> PROBLEM TO SOLVE
In each entry below, change every "shows" to "displays" and leave the rest of the lines unchanged.

> DATASET RECORDS
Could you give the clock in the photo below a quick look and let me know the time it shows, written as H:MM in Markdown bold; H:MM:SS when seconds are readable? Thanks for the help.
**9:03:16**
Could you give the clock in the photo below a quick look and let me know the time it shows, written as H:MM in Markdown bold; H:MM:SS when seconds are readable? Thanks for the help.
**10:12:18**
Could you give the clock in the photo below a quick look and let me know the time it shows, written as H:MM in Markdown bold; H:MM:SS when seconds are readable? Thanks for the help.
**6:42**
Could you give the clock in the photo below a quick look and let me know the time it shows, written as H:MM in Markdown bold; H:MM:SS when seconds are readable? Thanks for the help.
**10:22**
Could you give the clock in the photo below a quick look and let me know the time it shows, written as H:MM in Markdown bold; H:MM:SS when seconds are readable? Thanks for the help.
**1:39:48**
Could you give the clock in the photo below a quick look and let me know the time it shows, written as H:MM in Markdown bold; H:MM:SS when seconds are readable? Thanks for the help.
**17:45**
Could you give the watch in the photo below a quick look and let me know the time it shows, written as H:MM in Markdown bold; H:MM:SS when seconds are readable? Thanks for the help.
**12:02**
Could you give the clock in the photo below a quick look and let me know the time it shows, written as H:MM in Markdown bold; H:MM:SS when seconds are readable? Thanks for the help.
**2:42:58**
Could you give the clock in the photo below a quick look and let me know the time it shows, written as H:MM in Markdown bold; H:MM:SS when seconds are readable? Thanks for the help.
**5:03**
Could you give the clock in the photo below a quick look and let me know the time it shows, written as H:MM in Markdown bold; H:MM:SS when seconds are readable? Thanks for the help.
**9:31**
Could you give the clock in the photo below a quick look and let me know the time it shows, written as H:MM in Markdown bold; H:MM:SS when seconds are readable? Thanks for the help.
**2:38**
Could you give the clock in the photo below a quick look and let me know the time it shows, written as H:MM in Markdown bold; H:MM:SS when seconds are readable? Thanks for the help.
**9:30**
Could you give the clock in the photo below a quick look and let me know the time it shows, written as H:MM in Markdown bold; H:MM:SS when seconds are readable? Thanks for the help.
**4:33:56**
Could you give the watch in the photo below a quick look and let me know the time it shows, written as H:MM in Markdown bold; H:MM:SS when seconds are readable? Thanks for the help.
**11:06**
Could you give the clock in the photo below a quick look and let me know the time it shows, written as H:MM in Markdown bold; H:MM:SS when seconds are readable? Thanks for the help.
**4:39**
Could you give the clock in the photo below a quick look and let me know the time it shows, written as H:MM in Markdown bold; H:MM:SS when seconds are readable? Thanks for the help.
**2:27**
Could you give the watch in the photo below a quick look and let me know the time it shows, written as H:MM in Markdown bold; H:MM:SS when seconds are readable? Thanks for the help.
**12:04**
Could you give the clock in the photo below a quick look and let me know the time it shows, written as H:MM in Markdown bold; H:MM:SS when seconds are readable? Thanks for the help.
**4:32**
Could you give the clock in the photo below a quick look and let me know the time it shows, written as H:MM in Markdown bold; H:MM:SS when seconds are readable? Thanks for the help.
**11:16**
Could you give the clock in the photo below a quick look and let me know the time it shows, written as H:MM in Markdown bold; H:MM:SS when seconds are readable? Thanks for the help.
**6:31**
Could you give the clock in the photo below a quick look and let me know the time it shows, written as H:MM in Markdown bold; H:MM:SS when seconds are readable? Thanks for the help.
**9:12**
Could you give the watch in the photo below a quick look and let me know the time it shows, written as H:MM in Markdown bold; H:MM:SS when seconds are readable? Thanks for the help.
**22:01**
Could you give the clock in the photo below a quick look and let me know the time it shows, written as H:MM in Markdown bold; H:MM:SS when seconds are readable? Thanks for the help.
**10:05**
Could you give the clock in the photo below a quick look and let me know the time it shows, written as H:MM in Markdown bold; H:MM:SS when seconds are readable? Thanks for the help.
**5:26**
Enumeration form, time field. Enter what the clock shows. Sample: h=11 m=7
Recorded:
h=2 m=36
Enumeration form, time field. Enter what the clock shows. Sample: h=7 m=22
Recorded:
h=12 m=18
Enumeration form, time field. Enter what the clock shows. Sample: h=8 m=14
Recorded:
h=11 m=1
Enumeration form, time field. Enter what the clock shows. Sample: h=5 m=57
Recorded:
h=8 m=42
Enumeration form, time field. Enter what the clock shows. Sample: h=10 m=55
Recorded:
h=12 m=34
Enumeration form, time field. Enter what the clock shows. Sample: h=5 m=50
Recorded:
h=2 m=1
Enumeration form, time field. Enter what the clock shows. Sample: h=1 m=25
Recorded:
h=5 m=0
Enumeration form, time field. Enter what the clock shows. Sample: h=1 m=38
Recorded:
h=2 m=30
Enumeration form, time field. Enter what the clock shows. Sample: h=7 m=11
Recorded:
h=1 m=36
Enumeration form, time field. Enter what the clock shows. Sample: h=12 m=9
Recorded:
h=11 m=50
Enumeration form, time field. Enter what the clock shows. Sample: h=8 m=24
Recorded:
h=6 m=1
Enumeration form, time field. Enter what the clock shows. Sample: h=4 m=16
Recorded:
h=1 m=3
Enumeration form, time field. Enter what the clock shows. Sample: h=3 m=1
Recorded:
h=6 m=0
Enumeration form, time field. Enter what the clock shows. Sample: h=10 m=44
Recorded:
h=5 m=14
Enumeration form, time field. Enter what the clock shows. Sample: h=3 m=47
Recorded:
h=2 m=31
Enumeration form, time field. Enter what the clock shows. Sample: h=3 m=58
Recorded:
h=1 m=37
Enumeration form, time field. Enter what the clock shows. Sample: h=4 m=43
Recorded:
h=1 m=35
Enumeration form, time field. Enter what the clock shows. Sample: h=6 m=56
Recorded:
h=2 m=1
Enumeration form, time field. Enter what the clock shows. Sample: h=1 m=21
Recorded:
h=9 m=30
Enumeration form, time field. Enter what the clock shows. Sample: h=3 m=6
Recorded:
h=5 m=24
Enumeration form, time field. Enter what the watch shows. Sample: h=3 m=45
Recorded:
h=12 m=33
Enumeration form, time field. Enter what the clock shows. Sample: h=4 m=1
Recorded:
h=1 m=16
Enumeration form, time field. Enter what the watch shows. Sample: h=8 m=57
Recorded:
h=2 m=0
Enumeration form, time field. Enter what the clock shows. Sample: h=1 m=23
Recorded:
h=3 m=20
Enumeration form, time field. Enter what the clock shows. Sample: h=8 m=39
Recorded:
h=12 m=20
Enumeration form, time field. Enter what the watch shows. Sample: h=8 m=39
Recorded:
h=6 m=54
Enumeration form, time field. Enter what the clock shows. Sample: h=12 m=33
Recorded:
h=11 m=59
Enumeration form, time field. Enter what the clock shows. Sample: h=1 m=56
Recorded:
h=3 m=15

> THE RESPONSE
Could you give the clock in the photo below a quick look and let me know the time it displays, written as H:MM in Markdown bold; H:MM:SS when seconds are readable? Thanks for the help.
**9:03:16**
Could you give the clock in the photo below a quick look and let me know the time it displays, written as H:MM in Markdown bold; H:MM:SS when seconds are readable? Thanks for the help.
**10:12:18**
Could you give the clock in the photo below a quick look and let me know the time it displays, written as H:MM in Markdown bold; H:MM:SS when seconds are readable? Thanks for the help.
**6:42**
Could you give the clock in the photo below a quick look and let me know the time it displays, written as H:MM in Markdown bold; H:MM:SS when seconds are readable? Thanks for the help.
**10:22**
Could you give the clock in the photo below a quick look and let me know the time it displays, written as H:MM in Markdown bold; H:MM:SS when seconds are readable? Thanks for the help.
**1:39:48**
Could you give the clock in the photo below a quick look and let me know the time it displays, written as H:MM in Markdown bold; H:MM:SS when seconds are readable? Thanks for the help.
**17:45**
Could you give the watch in the photo below a quick look and let me know the time it displays, written as H:MM in Markdown bold; H:MM:SS when seconds are readable? Thanks for the help.
**12:02**
Could you give the clock in the photo below a quick look and let me know the time it displays, written as H:MM in Markdown bold; H:MM:SS when seconds are readable? Thanks for the help.
**2:42:58**
Could you give the clock in the photo below a quick look and let me know the time it displays, written as H:MM in Markdown bold; H:MM:SS when seconds are readable? Thanks for the help.
**5:03**
Could you give the clock in the photo below a quick look and let me know the time it displays, written as H:MM in Markdown bold; H:MM:SS when seconds are readable? Thanks for the help.
**9:31**
Could you give the clock in the photo below a quick look and let me know the time it displays, written as H:MM in Markdown bold; H:MM:SS when seconds are readable? Thanks for the help.
**2:38**
Could you give the clock in the photo below a quick look and let me know the time it displays, written as H:MM in Markdown bold; H:MM:SS when seconds are readable? Thanks for the help.
**9:30**
Could you give the clock in the photo below a quick look and let me know the time it displays, written as H:MM in Markdown bold; H:MM:SS when seconds are readable? Thanks for the help.
**4:33:56**
Could you give the watch in the photo below a quick look and let me know the time it displays, written as H:MM in Markdown bold; H:MM:SS when seconds are readable? Thanks for the help.
**11:06**
Could you give the clock in the photo below a quick look and let me know the time it displays, written as H:MM in Markdown bold; H:MM:SS when seconds are readable? Thanks for the help.
**4:39**
Could you give the clock in the photo below a quick look and let me know the time it displays, written as H:MM in Markdown bold; H:MM:SS when seconds are readable? Thanks for the help.
**2:27**
Could you give the watch in the photo below a quick look and let me know the time it displays, written as H:MM in Markdown bold; H:MM:SS when seconds are readable? Thanks for the help.
**12:04**
Could you give the clock in the photo below a quick look and let me know the time it displays, written as H:MM in Markdown bold; H:MM:SS when seconds are readable? Thanks for the help.
**4:32**
Could you give the clock in the photo below a quick look and let me know the time it displays, written as H:MM in Markdown bold; H:MM:SS when seconds are readable? Thanks for the help.
**11:16**
Could you give the clock in the photo below a quick look and let me know the time it displays, written as H:MM in Markdown bold; H:MM:SS when seconds are readable? Thanks for the help.
**6:31**
Could you give the clock in the photo below a quick look and let me know the time it displays, written as H:MM in Markdown bold; H:MM:SS when seconds are readable? Thanks for the help.
**9:12**
Could you give the watch in the photo below a quick look and let me know the time it displays, written as H:MM in Markdown bold; H:MM:SS when seconds are readable? Thanks for the help.
**22:01**
Could you give the clock in the photo below a quick look and let me know the time it displays, written as H:MM in Markdown bold; H:MM:SS when seconds are readable? Thanks for the help.
**10:05**
Could you give the clock in the photo below a quick look and let me know the time it displays, written as H:MM in Markdown bold; H:MM:SS when seconds are readable? Thanks for the help.
**5:26**
Enumeration form, time field. Enter what the clock displays. Sample: h=11 m=7
Recorded:
h=2 m=36
Enumeration form, time field. Enter what the clock displays. Sample: h=7 m=22
Recorded:
h=12 m=18
Enumeration form, time field. Enter what the clock displays. Sample: h=8 m=14
Recorded:
h=11 m=1
Enumeration form, time field. Enter what the clock displays. Sample: h=5 m=57
Recorded:
h=8 m=42
Enumeration form, time field. Enter what the clock displays. Sample: h=10 m=55
Recorded:
h=12 m=34
Enumeration form, time field. Enter what the clock displays. Sample: h=5 m=50
Recorded:
h=2 m=1
Enumeration form, time field. Enter what the clock displays. Sample: h=1 m=25
Recorded:
h=5 m=0
Enumeration form, time field. Enter what the clock displays. Sample: h=1 m=38
Recorded:
h=2 m=30
Enumeration form, time field. Enter what the clock displays. Sample: h=7 m=11
Recorded:
h=1 m=36
Enumeration form, time field. Enter what the clock displays. Sample: h=12 m=9
Recorded:
h=11 m=50
Enumeration form, time field. Enter what the clock displays. Sample: h=8 m=24
Recorded:
h=6 m=1
Enumeration form, time field. Enter what the clock displays. Sample: h=4 m=16
Recorded:
h=1 m=3
Enumeration form, time field. Enter what the clock displays. Sample: h=3 m=1
Recorded:
h=6 m=0
Enumeration form, time field. Enter what the clock displays. Sample: h=10 m=44
Recorded:
h=5 m=14
Enumeration form, time field. Enter what the clock displays. Sample: h=3 m=47
Recorded:
h=2 m=31
Enumeration form, time field. Enter what the clock displays. Sample: h=3 m=58
Recorded:
h=1 m=37
Enumeration form, time field. Enter what the clock displays. Sample: h=4 m=43
Recorded:
h=1 m=35
Enumeration form, time field. Enter what the clock displays. Sample: h=6 m=56
Recorded:
h=2 m=1
Enumeration form, time field. Enter what the clock displays. Sample: h=1 m=21
Recorded:
h=9 m=30
Enumeration form, time field. Enter what the clock displays. Sample: h=3 m=6
Recorded:
h=5 m=24
Enumeration form, time field. Enter what the watch displays. Sample: h=3 m=45
Recorded:
h=12 m=33
Enumeration form, time field. Enter what the clock displays. Sample: h=4 m=1
Recorded:
h=1 m=16
Enumeration form, time field. Enter what the watch displays. Sample: h=8 m=57
Recorded:
h=2 m=0
Enumeration form, time field. Enter what the clock displays. Sample: h=1 m=23
Recorded:
h=3 m=20
Enumeration form, time field. Enter what the clock displays. Sample: h=8 m=39
Recorded:
h=12 m=20
Enumeration form, time field. Enter what the watch displays. Sample: h=8 m=39
Recorded:
h=6 m=54
Enumeration form, time field. Enter what the clock displays. Sample: h=12 m=33
Recorded:
h=11 m=59
Enumeration form, time field. Enter what the clock displays. Sample: h=1 m=56
Recorded:
h=3 m=15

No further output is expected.